Le nouveau slogan « l’alcool nuit à la santé » : bonne ou mauvaise idée ?

Sous l’impulsion du Ministre fédéral de la santé Frank Vandenbroucke, le nouvel avertissement sanitaire qui accompagnera les publicités sur l’alcool va passer de « l’abus d’alcool nuit à la santé » à « l’alcool nuit à la santé ». Nous sommes donc en droit de nous demander si ce changement est justifié.

Autrement dit : est-ce que l’alcool nuit à la santé uniquement si on en abuse ?

La science est claire : qu’on le veuille ou non, une personne qui consomme de l’alcool sans en abuser (ex : qui boit moins d’un verre par jour) s’expose déjà à des risques de santé plus élevés. Par exemple, boire un verre par jour augmente déjà d’environ 10% le risque de développer un cancer du sein1. Même avec moins d’un verre par jour, le risque est déjà augmenté. Par ailleurs, l’impact de l’alcool ne se limite pas au cancer du sein puisqu’il est impliqué dans au moins 6 autres cancers et dans plus de 200 maladies2.

En conséquence, même en faible quantité, l’alcool nuit effectivement à la santé. Ce nouveau message reflète donc mieux la réalité.

Cette mesure est-elle pour autant pertinente ?

La mesure ne modifiera certainement pas sensiblement la consommation des belges mais elle a le mérite d’être plus correcte que la mention précédente. Par ailleurs, elle contribue aussi à mieux nous informer alors que nous ne disposons que de très peu d’informations sur les bouteilles : pas de liste d’ingrédients, pas de valeur nutritionnelle,… L’alcool est le seul produit exempté de toutes ces obligations.

Même si elle reste symbolique, cette mesure va donc dans le bon sens. Mais l’État reste encore bien frileux en matière de régulation du marché de l’alcool au regard de son impact social, sanitaire et économique. Sur le plan économique, rappelons que chaque année l’alcool couterait 4,2 milliards d’euros à notre économie.

Sur le plan sanitaire, les jeunes sont particulièrement impactés : en Europe, près d’un décès sur quatre chez les 19-24 ans est attribuable à l’alcool³.

Ce seul fait devrait être suffisant pour nous convaincre qu’il est temps d’agir pour protéger la population des conséquences de l’alcool. Avertir les citoyens de ses risques c’est un premier pas dans cette direction mais, à terme, d’autres mesures, comme l’interdiction des publicités pour les boissons alcoolisées, l’étiquetage correct et complet ou encore le remboursement des consultations chez un·e alcoologue, seront nécessaires pour vraiment avoir un impact.

La fête a de bons jours devant elle

Vous voulez faire la fête, trinquer et célébrer les moments partagés ? Nous aussi ! Cela peut se faire de plein de façons, avec ou sans alcool.

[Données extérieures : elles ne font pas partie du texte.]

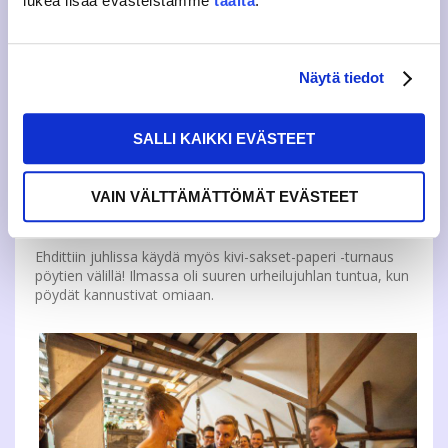
lukea lisää evästeistämme
täältä
.
Näytä tiedot
SALLI KAIKKI EVÄSTEET
VAIN VÄLTTÄMÄTTÖMÄT EVÄSTEET
On tapahtunut ryöstö!
Ehdittiin juhlissa käydä myös kivi-sakset-paperi -turnaus
pöytien välillä! Ilmassa oli suuren urheilujuhlan tuntua, kun
pöydät kannustivat omiaan.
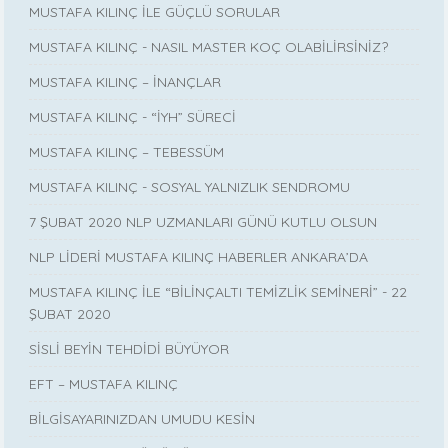
MUSTAFA KILINÇ İLE GÜÇLÜ SORULAR
MUSTAFA KILINÇ - NASIL MASTER KOÇ OLABİLİRSİNİZ?
MUSTAFA KILINÇ – İNANÇLAR
MUSTAFA KILINÇ - “İYH” SÜRECİ
MUSTAFA KILINÇ – TEBESSÜM
MUSTAFA KILINÇ - SOSYAL YALNIZLIK SENDROMU
7 ŞUBAT 2020 NLP UZMANLARI GÜNÜ KUTLU OLSUN
NLP LİDERİ MUSTAFA KILINÇ HABERLER ANKARA’DA
MUSTAFA KILINÇ İLE “BİLİNÇALTI TEMİZLİK SEMİNERİ” - 22
ŞUBAT 2020
SİSLİ BEYİN TEHDİDİ BÜYÜYOR
EFT – MUSTAFA KILINÇ
BİLGİSAYARINIZDAN UMUDU KESİN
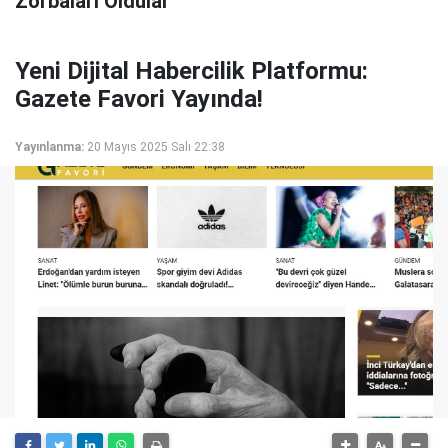
Zorbaları Oldular"
Yeni Dijital Habercilik Platformu:
Gazete Favori Yayında!
Yayınlanma:
20 Mayıs 2025 Salı 22:38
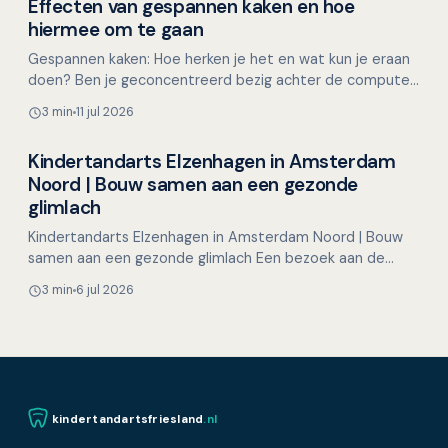
Effecten van gespannen kaken en hoe
Mondgezondheid in relatie tot algehele gezondheid
hiermee om te gaan
Gespannen kaken: Hoe herken je het en wat kun je eraan
doen? Ben je geconcentreerd bezig achter de computer,
met een lastige taak of een naderende deadline, en…
3 min
11 jul 2026
Kindertandarts Elzenhagen in Amsterdam
Overig nieuws
Noord | Bouw samen aan een gezonde
glimlach
Kindertandarts Elzenhagen in Amsterdam Noord | Bouw
samen aan een gezonde glimlach Een bezoek aan de
tandarts hoeft voor kinderen helemaal niet spannend te
3 min
6 jul 2026
zijn…
kindertandartsfriesland
.nl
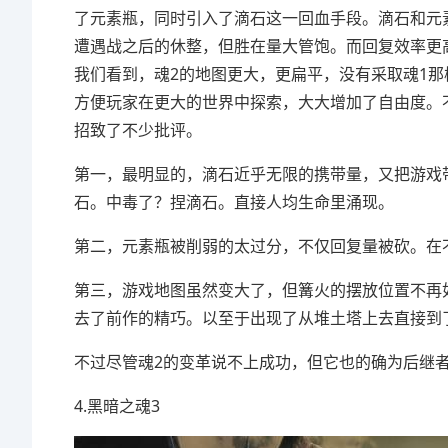
了元素瓶，同时引入了滴石这一回血手段。滴石和元
遭遇战之后的休整，但胜在量大管饱。而回复效率更
我们看到，魂2的地图更大，更扁平，没有采取魂1
方便玩家在更大的世界中探索，大大增加了自由度。
招致了不少批评。
第一，最明显的，滴石近乎无限的携带量，又把游戏
石。中毒了？捏滴石。直接人均生命里涌现。
第二，元素瓶被削弱的太过分，不仅回复量被砍。在
第三，游戏地图虽然变大了，但篝火的摆放位置不再
去了前作的精巧。以至于出现了从堆土塔上去直接到
不过尽管魂2的变革说不上成功，但它也的确为后继
4.黑暗之魂3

Les Belges continueront bien sûr de trinquer et de célébrer, mais grâce à ce nouvel avertissement sanitaire, ils pourront le faire en meilleure connaissance de cause.

Références

1. Sohi, Ivneet, Jürgen Rehm, Marian Saab, Lavanya Virmani, Ari Franklin, Gonzalo Sánchez, Mihojana Jhumi, et al. 2024. « Alcoholic Beverage Consumption and Female Breast Cancer Risk: A Systematic Review and Meta-Analysis of Prospective Cohort Studies ». Alcohol, Clinical and Experimental Research 48(12): 2222‑41. doi:10.1111/acer.15493.

2.World Health Organization Regional Office for Europe. (2025). Alcohol health warning labels: A public health perspective for Europe. World Health Organization Regional Office for Europe.

3.World Health Organization Regional Office for Europe. (2021). Making the WHO European Region SAFER: Developments in alcohol control policies, 2010–2019. World Health Organization Regional Office for Europe.